> _Task goal_
Your task is to print, exactly and only, the lines from the start of the entries below through the line with "Up in Prayer". Include both ends, but skip the pictures.

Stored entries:
____________________
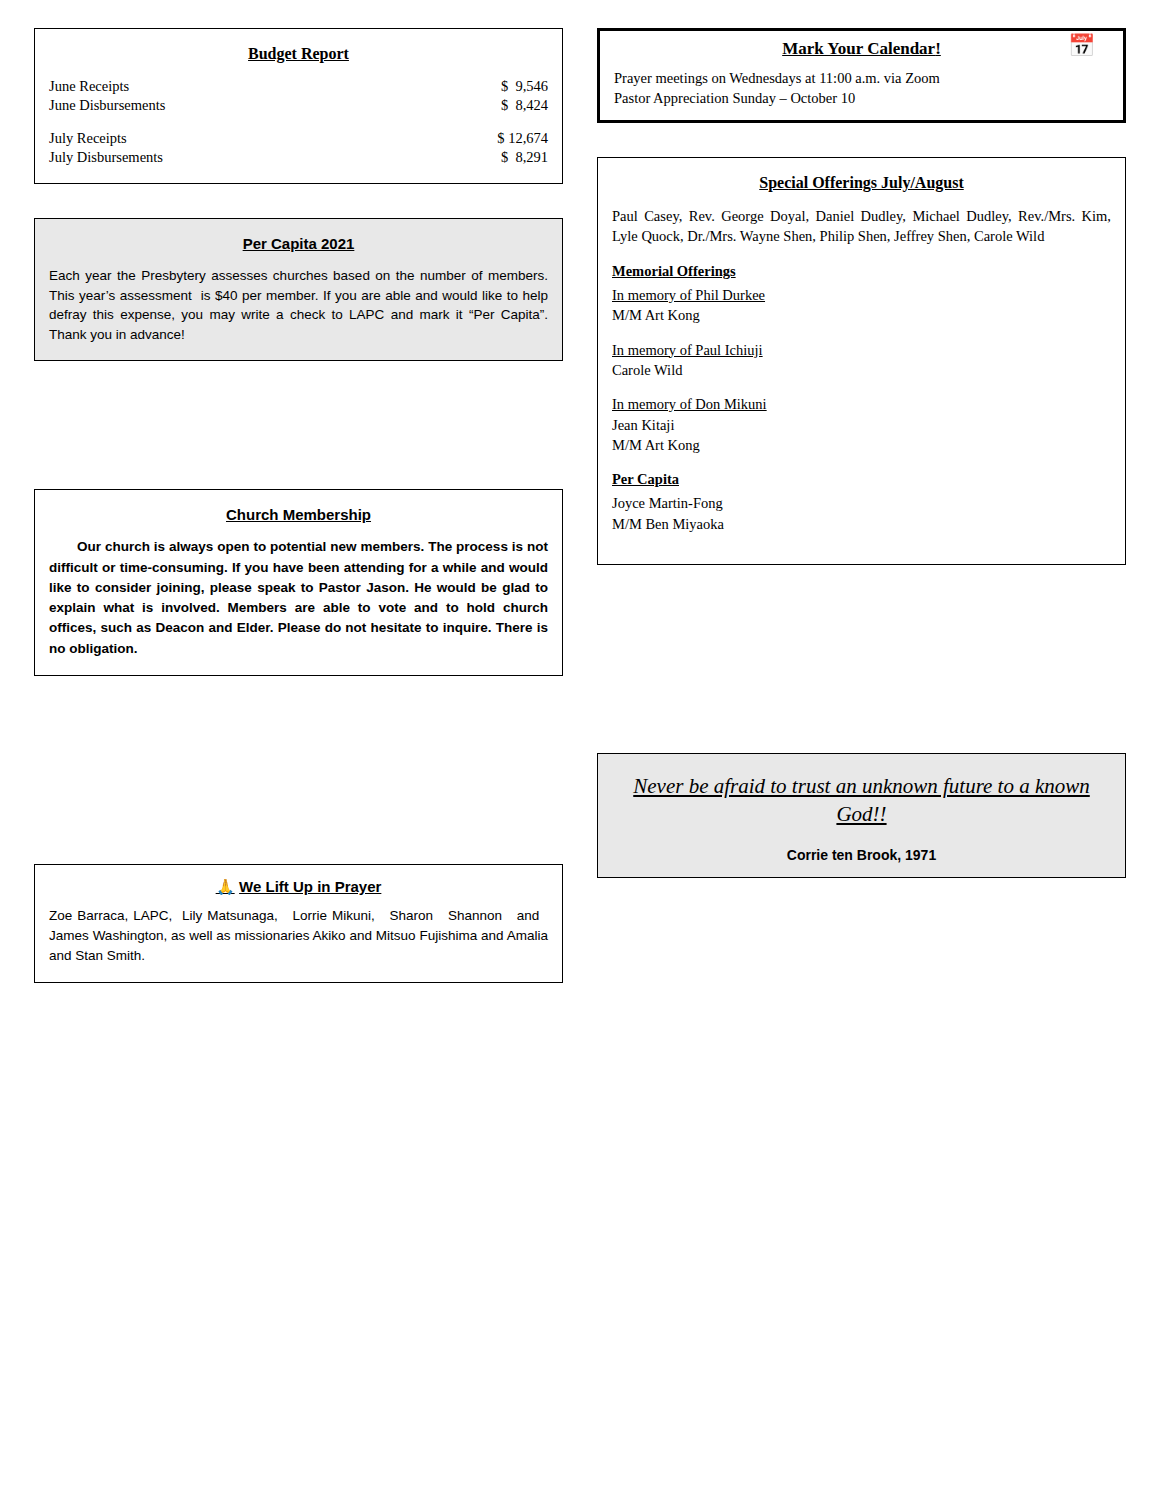Budget Report
| June Receipts | $ 9,546 |
| June Disbursements | $ 8,424 |
| July Receipts | $ 12,674 |
| July Disbursements | $ 8,291 |
Per Capita 2021
Each year the Presbytery assesses churches based on the number of members. This year’s assessment is $40 per member. If you are able and would like to help defray this expense, you may write a check to LAPC and mark it “Per Capita”. Thank you in advance!
Church Membership
Our church is always open to potential new members. The process is not difficult or time-consuming. If you have been attending for a while and would like to consider joining, please speak to Pastor Jason. He would be glad to explain what is involved. Members are able to vote and to hold church offices, such as Deacon and Elder. Please do not hesitate to inquire. There is no obligation.
🙏 We Lift Up in Prayer
Zoe Barraca, LAPC, Lily Matsunaga, Lorrie Mikuni, Sharon Shannon and James Washington, as well as missionaries Akiko and Mitsuo Fujishima and Amalia and Stan Smith.
Mark Your Calendar! 📅
Prayer meetings on Wednesdays at 11:00 a.m. via Zoom
Pastor Appreciation Sunday – October 10
Special Offerings July/August
Paul Casey, Rev. George Doyal, Daniel Dudley, Michael Dudley, Rev./Mrs. Kim, Lyle Quock, Dr./Mrs. Wayne Shen, Philip Shen, Jeffrey Shen, Carole Wild
Memorial Offerings
In memory of Phil Durkee
M/M Art Kong
In memory of Paul Ichiuji
Carole Wild
In memory of Don Mikuni
Jean Kitaji
M/M Art Kong
Per Capita
Joyce Martin-Fong
M/M Ben Miyaoka
Never be afraid to trust an unknown future to a known God!!
Corrie ten Brook, 1971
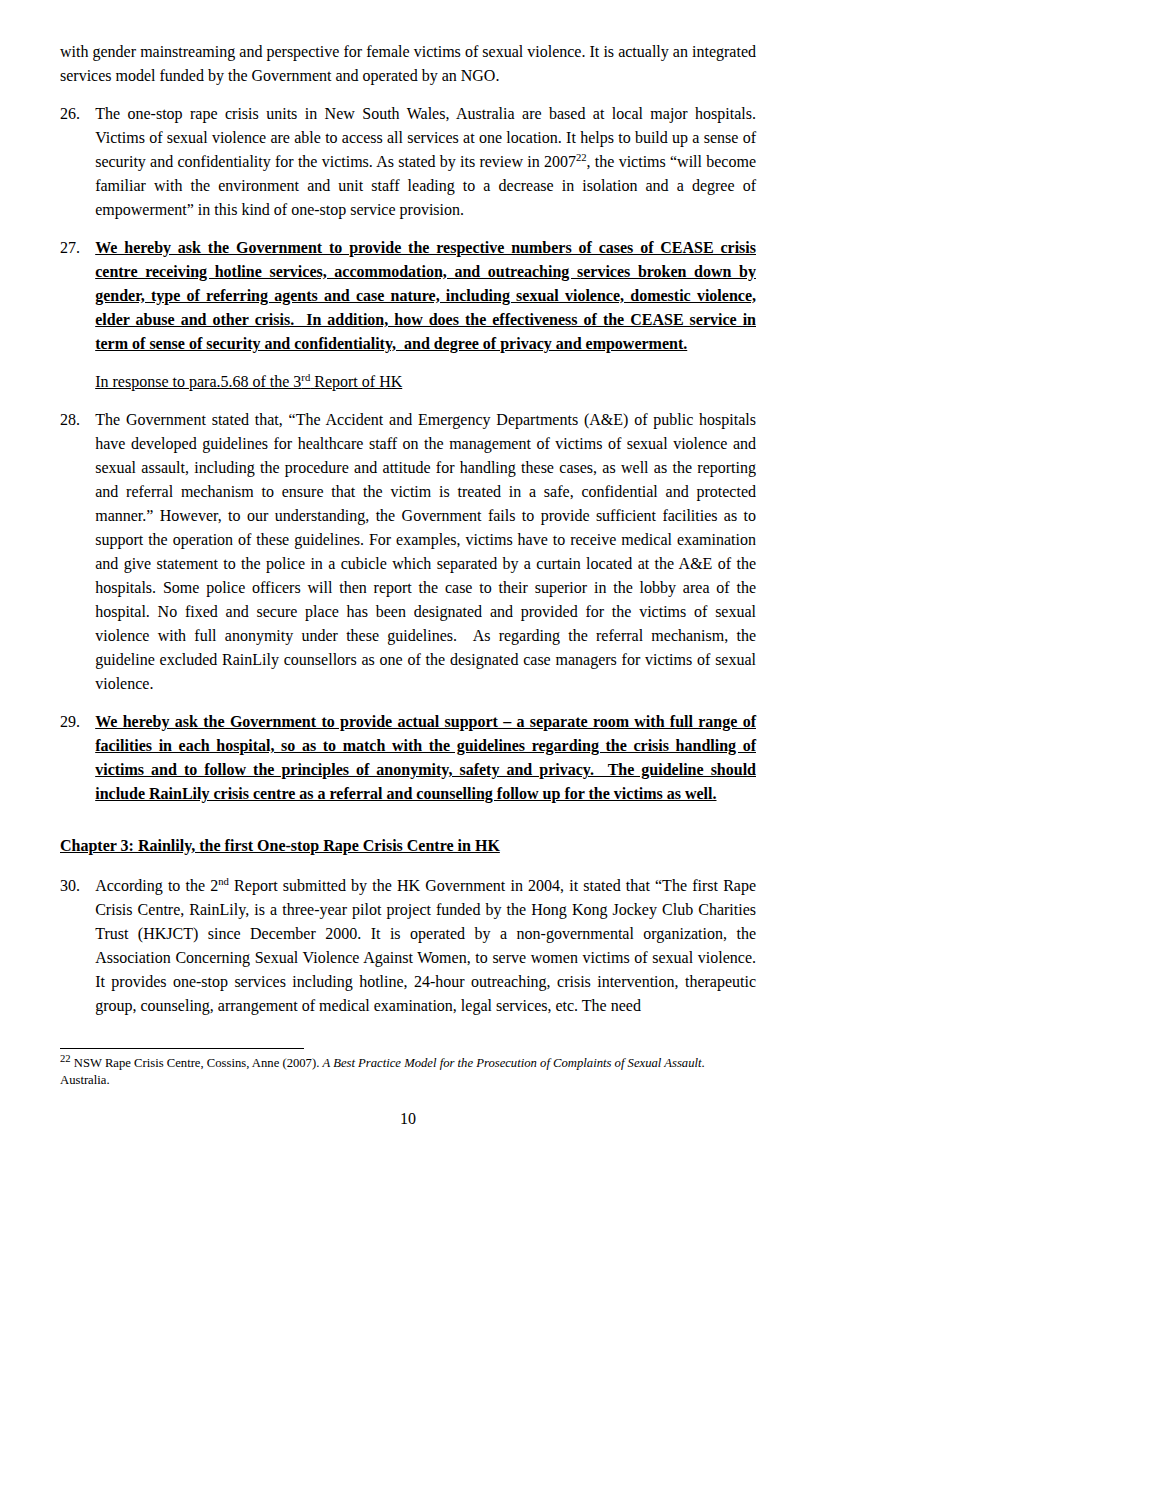with gender mainstreaming and perspective for female victims of sexual violence. It is actually an integrated services model funded by the Government and operated by an NGO.
26. The one-stop rape crisis units in New South Wales, Australia are based at local major hospitals. Victims of sexual violence are able to access all services at one location. It helps to build up a sense of security and confidentiality for the victims. As stated by its review in 200722, the victims “will become familiar with the environment and unit staff leading to a decrease in isolation and a degree of empowerment” in this kind of one-stop service provision.
27. We hereby ask the Government to provide the respective numbers of cases of CEASE crisis centre receiving hotline services, accommodation, and outreaching services broken down by gender, type of referring agents and case nature, including sexual violence, domestic violence, elder abuse and other crisis. In addition, how does the effectiveness of the CEASE service in term of sense of security and confidentiality, and degree of privacy and empowerment.
In response to para.5.68 of the 3rd Report of HK
28. The Government stated that, “The Accident and Emergency Departments (A&E) of public hospitals have developed guidelines for healthcare staff on the management of victims of sexual violence and sexual assault, including the procedure and attitude for handling these cases, as well as the reporting and referral mechanism to ensure that the victim is treated in a safe, confidential and protected manner.” However, to our understanding, the Government fails to provide sufficient facilities as to support the operation of these guidelines. For examples, victims have to receive medical examination and give statement to the police in a cubicle which separated by a curtain located at the A&E of the hospitals. Some police officers will then report the case to their superior in the lobby area of the hospital. No fixed and secure place has been designated and provided for the victims of sexual violence with full anonymity under these guidelines. As regarding the referral mechanism, the guideline excluded RainLily counsellors as one of the designated case managers for victims of sexual violence.
29. We hereby ask the Government to provide actual support – a separate room with full range of facilities in each hospital, so as to match with the guidelines regarding the crisis handling of victims and to follow the principles of anonymity, safety and privacy. The guideline should include RainLily crisis centre as a referral and counselling follow up for the victims as well.
Chapter 3: Rainlily, the first One-stop Rape Crisis Centre in HK
30. According to the 2nd Report submitted by the HK Government in 2004, it stated that “The first Rape Crisis Centre, RainLily, is a three-year pilot project funded by the Hong Kong Jockey Club Charities Trust (HKJCT) since December 2000. It is operated by a non-governmental organization, the Association Concerning Sexual Violence Against Women, to serve women victims of sexual violence. It provides one-stop services including hotline, 24-hour outreaching, crisis intervention, therapeutic group, counseling, arrangement of medical examination, legal services, etc. The need
22 NSW Rape Crisis Centre, Cossins, Anne (2007). A Best Practice Model for the Prosecution of Complaints of Sexual Assault. Australia.
10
____________________
> _Result for this task_
Budget Report
| June Receipts | $ 9,546 |
| June Disbursements | $ 8,424 |
| July Receipts | $ 12,674 |
| July Disbursements | $ 8,291 |
Per Capita 2021
Each year the Presbytery assesses churches based on the number of members. This year’s assessment is $40 per member. If you are able and would like to help defray this expense, you may write a check to LAPC and mark it “Per Capita”. Thank you in advance!
Church Membership
Our church is always open to potential new members. The process is not difficult or time-consuming. If you have been attending for a while and would like to consider joining, please speak to Pastor Jason. He would be glad to explain what is involved. Members are able to vote and to hold church offices, such as Deacon and Elder. Please do not hesitate to inquire. There is no obligation.
🙏 We Lift Up in Prayer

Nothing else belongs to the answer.